The cost of synchronization is well reflected in the graph on the right. The bars in white mean the time spent on synchronization(acquiring/releasing the lock). The bars in blue stand for the actual work of testing primality. The problem here is that the cost of synchronization is too much compared to the actual amount of work done for each iteration, which makes the overall performance not as good.
One valid solution to this problem is that each thread can grab the work in batch mode. Instead of incrementing the counter by one and just test primality for just one number in each iteration, the thread can increment the counter by 5 or 10 (indicated by the value of GRANULARITY in the next slide) to reduce the amount of synchronization cost in the whole process.

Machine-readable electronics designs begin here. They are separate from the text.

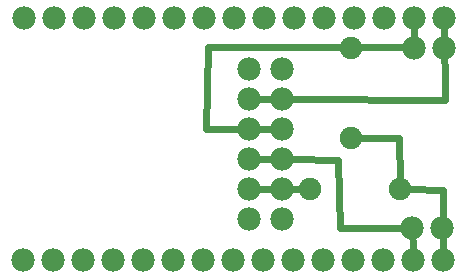
<source format=gbl>
G04 MADE WITH FRITZING*
G04 WWW.FRITZING.ORG*
G04 DOUBLE SIDED*
G04 HOLES PLATED*
G04 CONTOUR ON CENTER OF CONTOUR VECTOR*
%ASAXBY*%
%FSLAX23Y23*%
%MOIN*%
%OFA0B0*%
%SFA1.0B1.0*%
%ADD10C,0.075000*%
%ADD11C,0.078000*%
%ADD12C,0.024000*%
%LNCOPPER0*%
G90*
G70*
G54D10*
X1154Y775D03*
X1154Y475D03*
X1154Y775D03*
X1154Y475D03*
X1019Y304D03*
X1319Y304D03*
X1019Y304D03*
X1319Y304D03*
G54D11*
X1358Y174D03*
X1458Y174D03*
X1358Y174D03*
X1458Y174D03*
X1365Y774D03*
X1465Y774D03*
X1365Y774D03*
X1465Y774D03*
X815Y705D03*
X815Y605D03*
X815Y505D03*
X815Y405D03*
X815Y305D03*
X815Y205D03*
X815Y705D03*
X815Y605D03*
X815Y505D03*
X815Y405D03*
X815Y305D03*
X815Y205D03*
X924Y704D03*
X924Y604D03*
X924Y504D03*
X924Y404D03*
X924Y304D03*
X924Y204D03*
X924Y704D03*
X924Y604D03*
X924Y504D03*
X924Y404D03*
X924Y304D03*
X924Y204D03*
X61Y69D03*
X161Y69D03*
X261Y69D03*
X361Y69D03*
X461Y69D03*
X561Y69D03*
X661Y69D03*
X761Y69D03*
X861Y69D03*
X961Y69D03*
X1061Y69D03*
X1161Y69D03*
X1261Y69D03*
X1361Y69D03*
X1461Y69D03*
X64Y874D03*
X164Y874D03*
X264Y874D03*
X364Y874D03*
X464Y874D03*
X564Y874D03*
X664Y874D03*
X764Y874D03*
X864Y874D03*
X964Y874D03*
X1064Y874D03*
X1164Y874D03*
X1264Y874D03*
X1364Y874D03*
X1464Y874D03*
G54D12*
X846Y605D02*
X893Y604D01*
D02*
X1469Y601D02*
X1465Y844D01*
D02*
X954Y604D02*
X1469Y601D01*
D02*
X846Y505D02*
X893Y504D01*
D02*
X846Y405D02*
X893Y404D01*
D02*
X893Y304D02*
X846Y305D01*
D02*
X1316Y475D02*
X1318Y333D01*
D02*
X1182Y475D02*
X1316Y475D01*
D02*
X673Y506D02*
X677Y779D01*
D02*
X677Y779D02*
X1365Y778D01*
D02*
X1365Y778D02*
X1364Y844D01*
D02*
X785Y505D02*
X673Y506D01*
D02*
X990Y304D02*
X954Y304D01*
D02*
X1460Y302D02*
X1347Y304D01*
D02*
X1461Y99D02*
X1460Y302D01*
D02*
X1118Y174D02*
X1111Y399D01*
D02*
X1359Y174D02*
X1118Y174D01*
D02*
X1111Y400D02*
X954Y403D01*
D02*
X1361Y99D02*
X1359Y174D01*
G04 End of Copper0*
M02*
</source>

The resulting graph will have less white bars and higher blue bars.
The degree of granularity, however, is dependent on several factors. Grabbing too many tasks per batch leads to less synchronization cost but may also cause uneven distribution of the work. Therefore it should be decided wisely.

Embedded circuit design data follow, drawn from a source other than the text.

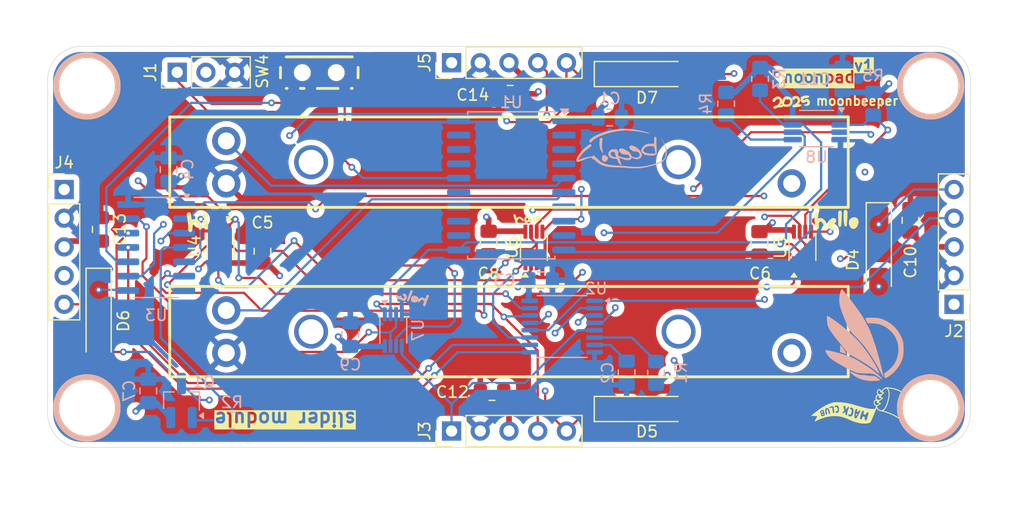
<source format=kicad_pcb>
(kicad_pcb
	(version 20241229)
	(generator "pcbnew")
	(generator_version "9.0")
	(general
		(thickness 1.6)
		(legacy_teardrops no)
	)
	(paper "A4")
	(layers
		(0 "F.Cu" signal)
		(4 "In1.Cu" signal)
		(6 "In2.Cu" signal)
		(2 "B.Cu" signal)
		(9 "F.Adhes" user "F.Adhesive")
		(11 "B.Adhes" user "B.Adhesive")
		(13 "F.Paste" user)
		(15 "B.Paste" user)
		(5 "F.SilkS" user "F.Silkscreen")
		(7 "B.SilkS" user "B.Silkscreen")
		(1 "F.Mask" user)
		(3 "B.Mask" user)
		(17 "Dwgs.User" user "User.Drawings")
		(19 "Cmts.User" user "User.Comments")
		(21 "Eco1.User" user "User.Eco1")
		(23 "Eco2.User" user "User.Eco2")
		(25 "Edge.Cuts" user)
		(27 "Margin" user)
		(31 "F.CrtYd" user "F.Courtyard")
		(29 "B.CrtYd" user "B.Courtyard")
		(35 "F.Fab" user)
		(33 "B.Fab" user)
		(39 "User.1" user)
		(41 "User.2" user)
		(43 "User.3" user)
		(45 "User.4" user)
	)
	(setup
		(stackup
			(layer "F.SilkS"
				(type "Top Silk Screen")
			)
			(layer "F.Paste"
				(type "Top Solder Paste")
			)
			(layer "F.Mask"
				(type "Top Solder Mask")
				(thickness 0.01)
			)
			(layer "F.Cu"
				(type "copper")
				(thickness 0.035)
			)
			(layer "dielectric 1"
				(type "prepreg")
				(thickness 0.1)
				(material "FR4")
				(epsilon_r 4.5)
				(loss_tangent 0.02)
			)
			(layer "In1.Cu"
				(type "copper")
				(thickness 0.035)
			)
			(layer "dielectric 2"
				(type "core")
				(thickness 1.24)
				(material "FR4")
				(epsilon_r 4.5)
				(loss_tangent 0.02)
			)
			(layer "In2.Cu"
				(type "copper")
				(thickness 0.035)
			)
			(layer "dielectric 3"
				(type "prepreg")
				(thickness 0.1)
				(material "FR4")
				(epsilon_r 4.5)
				(loss_tangent 0.02)
			)
			(layer "B.Cu"
				(type "copper")
				(thickness 0.035)
			)
			(layer "B.Mask"
				(type "Bottom Solder Mask")
				(thickness 0.01)
			)
			(layer "B.Paste"
				(type "Bottom Solder Paste")
			)
			(layer "B.SilkS"
				(type "Bottom Silk Screen")
			)
			(copper_finish "None")
			(dielectric_constraints no)
		)
		(pad_to_mask_clearance 0)
		(allow_soldermask_bridges_in_footprints no)
		(tenting front back)
		(pcbplotparams
			(layerselection 0x00000000_00000000_55555555_5755f5ff)
			(plot_on_all_layers_selection 0x00000000_00000000_00000000_00000000)
			(disableapertmacros no)
			(usegerberextensions no)
			(usegerberattributes yes)
			(usegerberadvancedattributes yes)
			(creategerberjobfile yes)
			(dashed_line_dash_ratio 12.000000)
			(dashed_line_gap_ratio 3.000000)
			(svgprecision 4)
			(plotframeref no)
			(mode 1)
			(useauxorigin no)
			(hpglpennumber 1)
			(hpglpenspeed 20)
			(hpglpendiameter 15.000000)
			(pdf_front_fp_property_popups yes)
			(pdf_back_fp_property_popups yes)
			(pdf_metadata yes)
			(pdf_single_document no)
			(dxfpolygonmode yes)
			(dxfimperialunits yes)
			(dxfusepcbnewfont yes)
			(psnegative no)
			(psa4output no)
			(plot_black_and_white yes)
			(sketchpadsonfab no)
			(plotpadnumbers no)
			(hidednponfab no)
			(sketchdnponfab yes)
			(crossoutdnponfab yes)
			(subtractmaskfromsilk no)
			(outputformat 1)
			(mirror no)
			(drillshape 1)
			(scaleselection 1)
			(outputdirectory "")
		)
	)
	(net 0 "")
	(net 1 "GND")
	(net 2 "+5V")
	(net 3 "Net-(U2-VSS)")
	(net 4 "Net-(J1-Pin_1)")
	(net 5 "Net-(Q1-G)")
	(net 6 "SDA")
	(net 7 "SCL")
	(net 8 "UPDI")
	(net 9 "Net-(U2-~{EN})")
	(net 10 "Net-(U8-READY)")
	(net 11 "Net-(D4-A)")
	(net 12 "/Base/MASTER_1")
	(net 13 "/Base/MASTER_2")
	(net 14 "/Base/MASTER_3")
	(net 15 "/Base/MASTER_4")
	(net 16 "/Base/SDA_1")
	(net 17 "/Base/SCL_1")
	(net 18 "/Base/SDA_2")
	(net 19 "/Base/SCL_2")
	(net 20 "/Base/SDA_3")
	(net 21 "/Base/SCL_3")
	(net 22 "/Base/SCL_4")
	(net 23 "/Base/SDA_4")
	(net 24 "/Base/MASTER_PMOS")
	(net 25 "/Base/UPDI_H")
	(net 26 "/Base/ANALOG_SW_A0")
	(net 27 "/Base/ANALOG_SW_SDA")
	(net 28 "/Base/ANALOG_SW_A1")
	(net 29 "/Base/ANALOG_SW_SCL")
	(net 30 "/Base/MUX_SWITCH_2")
	(net 31 "/Base/MUX_SWITCH_1")
	(net 32 "/Base/MUX_SWITCH_3")
	(net 33 "/Base/MUX_SWITCH_4")
	(net 34 "unconnected-(U1-PA5-Pad3)")
	(net 35 "unconnected-(U1-PA3-Pad19)")
	(net 36 "unconnected-(U1-PA4-Pad2)")
	(net 37 "/SLIDER_1")
	(net 38 "/SLIDER_2")
	(net 39 "unconnected-(U1-PA2-Pad18)")
	(net 40 "unconnected-(U1-PA6-Pad4)")
	(net 41 "unconnected-(U1-PB4-Pad7)")
	(net 42 "unconnected-(U1-PC3-Pad15)")
	(net 43 "unconnected-(U1-PC2-Pad14)")
	(net 44 "unconnected-(U1-PA1-Pad17)")
	(net 45 "unconnected-(U1-PB2-Pad9)")
	(net 46 "unconnected-(U1-PB3-Pad8)")
	(net 47 "unconnected-(U1-PC1-Pad13)")
	(net 48 "unconnected-(U1-PC0-Pad12)")
	(footprint "Connector_PinHeader_2.54mm:PinHeader_1x05_P2.54mm_Vertical" (layer "F.Cu") (at 191.72 61.15 90))
	(footprint "LOGO" (layer "F.Cu") (at 198.5 75))
	(footprint "Capacitor_SMD:C_0805_2012Metric_Pad1.18x1.45mm_HandSolder" (layer "F.Cu") (at 175 77.8375 -90))
	(footprint "Package_SO:VSSOP-8_2.3x2mm_P0.5mm" (layer "F.Cu") (at 171.3 77.4 -90))
	(footprint "Diode_SMD:D_MiniMELF_Handsoldering" (layer "F.Cu") (at 209 91.8))
	(footprint "Capacitor_SMD:C_0805_2012Metric_Pad1.18x1.45mm_HandSolder" (layer "F.Cu") (at 196.9 63.9 180))
	(footprint "Diode_SMD:D_MiniMELF_Handsoldering" (layer "F.Cu") (at 229.5 78.2 -90))
	(footprint "MountingHole:MountingHole_2.2mm_M2" (layer "F.Cu") (at 234.1 63.2))
	(footprint "Connector_PinHeader_2.54mm:PinHeader_1x05_P2.54mm_Vertical" (layer "F.Cu") (at 236.1525 82.53 180))
	(footprint "Capacitor_SMD:C_0805_2012Metric_Pad1.18x1.45mm_HandSolder" (layer "F.Cu") (at 195 77.1 90))
	(footprint "Connector_PinHeader_2.54mm:PinHeader_1x05_P2.54mm_Vertical" (layer "F.Cu") (at 191.72 93.75 90))
	(footprint "Diode_SMD:D_MiniMELF_Handsoldering" (layer "F.Cu") (at 209 62.15))
	(footprint "Capacitor_SMD:C_0805_2012Metric_Pad1.18x1.45mm_HandSolder" (layer "F.Cu") (at 160.7 75.9 90))
	(footprint "Package_SO:VSSOP-8_2.3x2mm_P0.5mm" (layer "F.Cu") (at 199 77.5 90))
	(footprint "LOGO" (layer "F.Cu") (at 225.75 75.25))
	(footprint "Package_SO:VSSOP-8_2.3x2mm_P0.5mm" (layer "F.Cu") (at 222.75 77.5 90))
	(footprint "MountingHole:MountingHole_2.2mm_M2" (layer "F.Cu") (at 159.5 91.7))
	(footprint "LOGO" (layer "F.Cu") (at 221.7 64.6))
	(footprint "kicad_why:RS45111A900F" (layer "F.Cu") (at 196.8 69.95))
	(footprint "LOGO" (layer "F.Cu") (at 169.25 75.25))
	(footprint "MSS12C02LS:SW-SMD_MSS12C02LS-HB2.0-1" (layer "F.Cu") (at 180.0225 62.35))
	(footprint "MountingHole:MountingHole_2.2mm_M2" (layer "F.Cu") (at 234.1 91.7))
	(footprint "LOGO" (layer "F.Cu") (at 227.5 91.5 180))
	(footprint "Diode_SMD:D_MiniMELF_Handsoldering" (layer "F.Cu") (at 160.510854 84 -90))
	(footprint "Capacitor_SMD:C_0805_2012Metric_Pad1.18x1.45mm_HandSolder" (layer "F.Cu") (at 195.3 90.3 180))
	(footprint "kicad_why:RS45111A900F" (layer "F.Cu") (at 196.8 84.95))
	(footprint "Connector_PinHeader_2.54mm:PinHeader_1x03_P2.54mm_Vertical" (layer "F.Cu") (at 167.46 62 90))
	(footprint "Capacitor_SMD:C_0805_2012Metric_Pad1.18x1.45mm_HandSolder" (layer "F.Cu") (at 218.95 77.1375 90))
	(footprint "Capacitor_SMD:C_0805_2012Metric_Pad1.18x1.45mm_HandSolder" (layer "F.Cu") (at 232.3 75.1 90))
	(footprint "MountingHole:MountingHole_2.2mm_M2" (layer "F.Cu") (at 159.5 63.2))
	(footprint "Connector_PinHeader_2.54mm:PinHeader_1x05_P2.54mm_Vertical" (layer "F.Cu") (at 157.4625 72.37))
	(footprint "LOGO" (layer "B.Cu") (at 228.25 85.25 180))
	(footprint "Capacitor_SMD:C_0805_2012Metric_Pad1.18x1.45mm_HandSolder"
		(layer "B.Cu")
		(uuid "063cacb1-320f-436e-866d-84fc09d3cee1")
		(at 166.7 70.6 -90)
		(descr "Capacitor SMD 0805 (2012 Metric), square (rectangular) end terminal, IPC-7351 nominal with elongated pad for handsoldering. (Body size source: IPC-SM-782 page 76, https://www.pcb-3d.com/wordpress/wp-content/uploads/ipc-sm-782a_amendment_1_and_2.pdf, https://docs.google.com/spreadsheets/d/1BsfQQcO9C6DZCsRaXUlFlo91Tg2WpOkGARC1WS5S8t0/edit?usp=sharing), generated with kicad-footprint-generator")
		(tags "capacitor handsolder")
		(property "Reference" "C4"
			(at 0 -1.68 90)
			(layer "B.SilkS")
			(uuid "a0db62b4-45eb-407f-9a22-a33cdf0f3098")
			(effects
				(font
					(size 1 1)
					(thickness 0.15)
				)
				(justify mirror)
			)
		)
		(property "Value" "1uF"
			(at 0 1.68 90)
			(layer "B.Fab")
			(uuid "2c0e2cce-6b9f-4220-998c-c8cff3227380")
			(effects
				(font
					(size 1 1)
					(thickness 0.15)
				)
				(ju
... [829631 chars truncated]
</source>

@haibinl. Nice comment. Thanks.
I think it was mentioned it class that even without the lock, the code would still be right. It would be like increasing overhead costs in exchange for synchronization costs.
I can personally relate to the point made on this page, as my past internship involved parallelizing batch requests to a key-value data cache and evaluating different options.
I also found it important to fine-tune the work size, i.e. adjust how many keys in the data store that we want to query at a time by a worker thread. Smaller work size meant more contention (the list of keys is locked) but more balanced work, and larger work size meant less contention yet more imbalance.
As in most problems in parallel computing, I don't think there is an answer to how big a unit of work should "ideally" be, and benchmarking is very useful.